The Gospel of Matthew #6

Published: Jan. 12, 2021, 6 a.m.


John the Baptist was a very influential preacher. He was not a limousine evangelist; he did not fly into town on a jet and get picked up in a limo. He did not stay at the finest hotels and eat off fine silver and china. None of that with John. He was a plain man. He was a voice crying in the desert, Prepare the way of the Lord and make his paths straight! He wore a camel-hair coat with a leather girdle and ate locusts and wild honey. So John lived in the desert, dressed plainly, and ate what was at hand. For this reason, John was a dangerous man.
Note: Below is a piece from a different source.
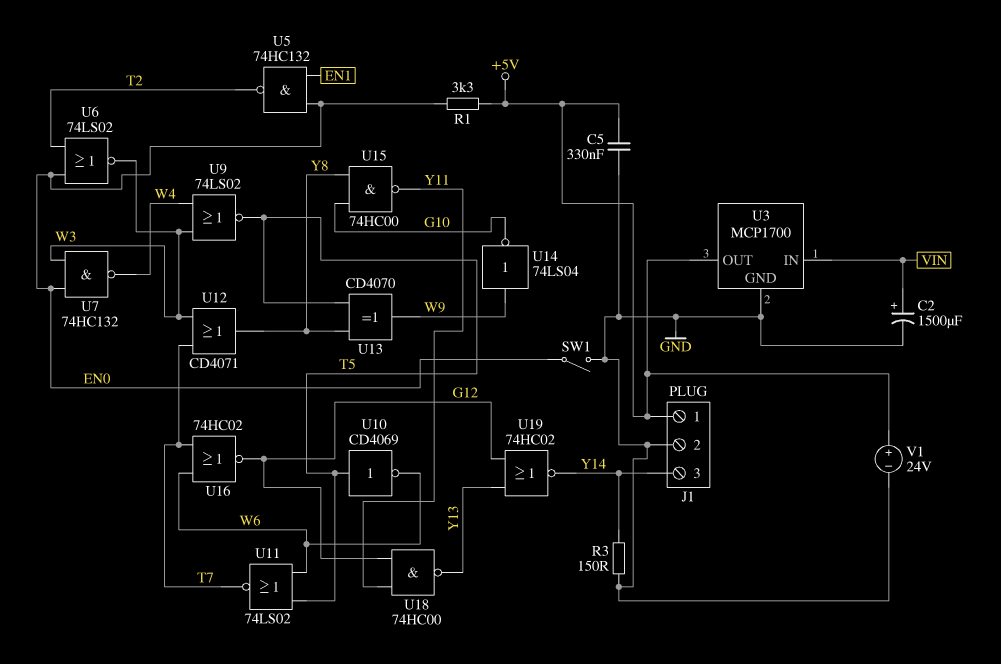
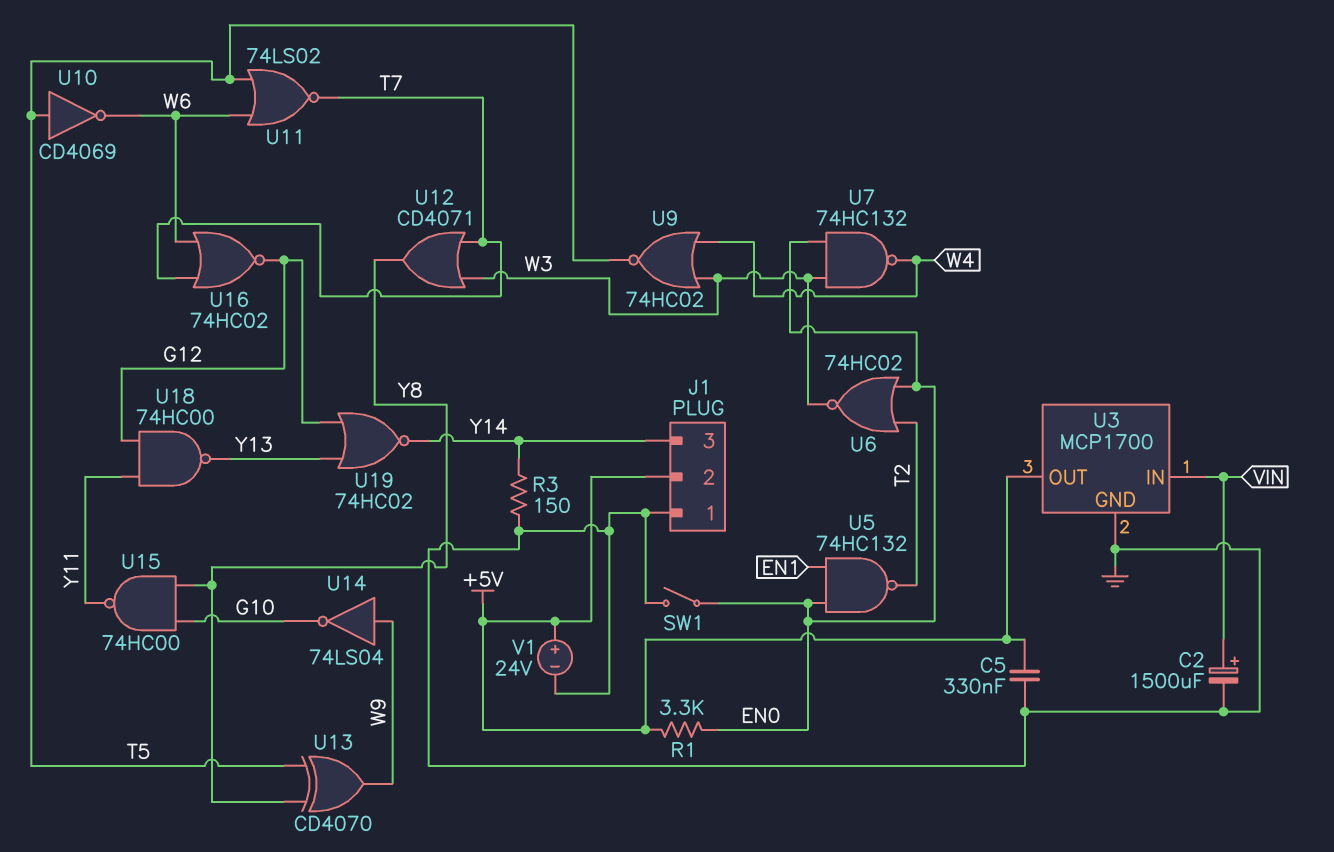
J1 pin 1: +5V -> GND
J1 pin 2: GND -> +5V
U6: NOR 74LS02 (in EN0, in T2, out W3) -> NOR 74HC02 (in EN0, in T2, out W3)
U9: NOR 74LS02 (in W3, in W4, out T5) -> NOR 74HC02 (in W3, in W4, out T5)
Evangelists who have no personal motives—of profit, personal gain, and power—are really the most dangerous kind. People listen to them, respond to them, and then look around at the evangelists who are living a different lifestyle. John was extremely popular and very influential among the common folk. As a result, the religious establishment could not ignore him. In Matthew chapter 3, John gives them something of an early warning of a sea change:

But when he saw many of the Pharisees and Sadducees come to his baptism, he said unto them, O generation of vipers, who has warned you to flee from the wrath to come? Bring forth therefore fruits befitting for repentance: And think not to say within yourselves, We have Abraham as our father: for I say unto you, that God is able of these stones to raise up children unto Abraham. And now also the ax is laid unto the root of the trees: therefore every tree which brings not forth good fruit is hewn down, and cast into the fire. I indeed baptize you with water unto repentance: but he that comes after me is mightier than I, whose shoes I am not worthy to bear: he shall baptize you with the Holy Spirit, and with fire: Whose fan is in his hand, and he will thoroughly purge his floor, and gather his wheat into the barn; but he will burn up the chaff with unquenchable fire.